## Textabschnitt
Schnelles Aufladen wie bei einem „klassischen“ Tankstellenbesuch
Die Wissenschaftler hinter der Schnellladetechnik sind Dr. Roland Tiedemann, Professor für Leistungselektronik und sein Team um den wissenschaftlichen Mitarbeiter Clemens Kerssen und viele Studierende. Ihr Ziel ist es, eine Ladestation technisch so zu entwerfen, dass mehrere Elektrofahrzeuge gleichzeitig und schnell geladen werden können. Zeitlich soll sich für die Nutzer:innen nichts von einem herkömmlichen Tankstellenstopp für Verbrennerfahrzeuge unterscheiden. Tiedemann dazu: „Der Grundgedanke besteht für uns darin, dass wir eine Ladeleistung erzeugen, die ein Elektrofahrzeug in wenigen Minuten voll auflädt.“
Der Prototyp FE-Alpha: Science-Fiction aus Lübeck
In einem grauen, circa 1,85 Meter großen Blechschrank im Labor des Fachgebiets EMLE verbirgt sich der Prototyp „FE-Alpha“, wie die Forschenden ihn liebevoll nennen. Der Prototyp ist voll funktionstüchtig. „FE-Alpha kann mit 100 kW den BMW i3 knapp unter einer halben Stunde laden. Aber wir sind auch lange nicht bei der Volllast“, erklärt der stellvertretende Leiter des Fachgebiets, Clemens Kerssen. Roland Tiedemann ergänzt: „Wie schnell das Auto vollgeladen ist, hängt immer von seiner Größe ab. Der NISSAN LEAF zum Beispiel hat 40 kWh und wäre in vier Minuten geladen. Wenn die Batterien und Kabel dafür ausgelegt wären, dann könnten wir auch mit 1000kW Leistung laden.“ Das Fahrzeug bestimmt, wie schnell geladen wird. Das derzeitige Ziel besteht für die Forschenden darin, 400 kW zu erreichen, wie es auch ihr Projekttitel „Power 400“ verrät.
Ein Pufferspeicher entlastet das Netz
Prof. Tiedemann erklärt den Pufferspeicher. Es handelt sich dabei um eine Batterie, die im Fraunhofer-Institut für Siliziumtechnologie, ISIT entwickelt wird: „Den (Pufferspeicher…Anm. d. R.) kann man sich vorstellen wie einen Stausee. Aus dem Stromnetz rieselt immer mehr Wasser hinein und füllt den Stausee auf. Wenn wir den Stausee öffnen, lädt das Auto auf.“ Die Zwischenspeicherung entlastet das Stromnetz, denn „wenn man 400kW aus dem Netz an eine Ladesäule anschließt, dann gehen die Lichter aus“, gibt Tiedemann zu bedenken. Diese dezentralen Speicher könnten, so die Forschenden, ebenfalls als dezentrale Energiespeisung für Industrieunternehmen und erneuerbare Energien genutzt werden.

## Auszüge aus Zeilen
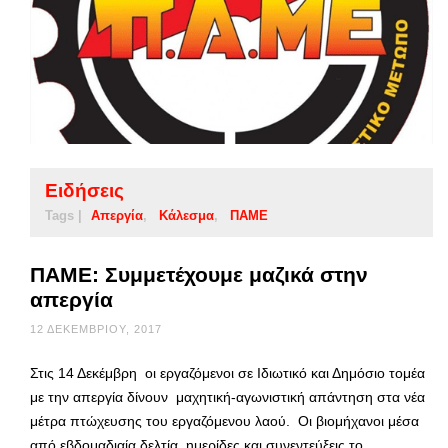
Ειδήσεις
Tags |
Απεργία
Κάλεσμα
ΠΑΜΕ
ΠΑΜΕ: Συμμετέχουμε μαζικά στην
απεργία
12 ΔΕΚΕΜΒΡΊΟΥ, 2017
Στις 14 Δεκέμβρη οι εργαζόμενοι σε Ιδιωτικό και Δημόσιο τομέα
με την απεργία δίνουν μαχητική-αγωνιστική απάντηση στα νέα
μέτρα πτώχευσης του εργαζόμενου λαού. Οι βιομήχανοι μέσα
από εβδομαδιαία δελτία, ημερίδες και συνεντεύξεις το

## Arbeitsauftrag 1
Wo wird laut dem Textabschnitt über die Schnellladetechnik die Batterie für den Pufferspeicher entwickelt?
## Arbeitsauftrag 2
Setze den Textabschnitt über die Schnellladestation im Anschluss an seinen letzten Satz fort.

## Ergebnis 1
Im Fraunhofer-Institut für Siliziumtechnologie, ISIT.

## Ergebnis 2
Ein Test-Gebäude für FE-Alpha
Mit der aktuellen 100 kW Ladeleistung des Prototypen FE-Alpha geben sich die Forschenden nicht zufrieden. „Die Idee von unserem Ladesystem ist (…), dass wir die Leistung beliebig erhöhen können, auch dank der Aufnahmekapazität der entwickelten Speichertechnologie in den E-Fahrzeugen.“ Deshalb kooperieren in diesem Forschungsprojekt Hersteller für Batteriezellen, Forschungseinrichtungen und Hochschulen eng miteinander. „In Power 400 arbeiten wir mit dem renommierten Fraunhofer ISIT, der FH Kiel, der Custom Cells Itzehoe und der Netz Lübeck GmbH zusammen und das ist nur der Anfang“, beschreibt Prof. Tiedemann. Und weiter führt er aus: „Die Technik wird so erweitert, dass die Autos auch mit 1000 kW geladen werden können. So könnten zehn Autos gleichzeitig laden, ohne das Versorgungsstromnetz zu destabilisieren.“
Aktuell entsteht ein Test-Gebäude auf dem Gelände der Netz Lübeck GmbH. Damit kann Power 400 vom Labormaßstab auf den Industriemaßstab wachsen und sich der breiten Öffentlichkeit präsentieren. „Power 400 ist ein wichtiger Schritt zur Dekarbonisierung des öffentlichen Verkehrssystems und damit ein Beitrag zum Klimaschutz“, sagt der Professor für Elektromobilität und Leistungselektronik an der TH Lübeck.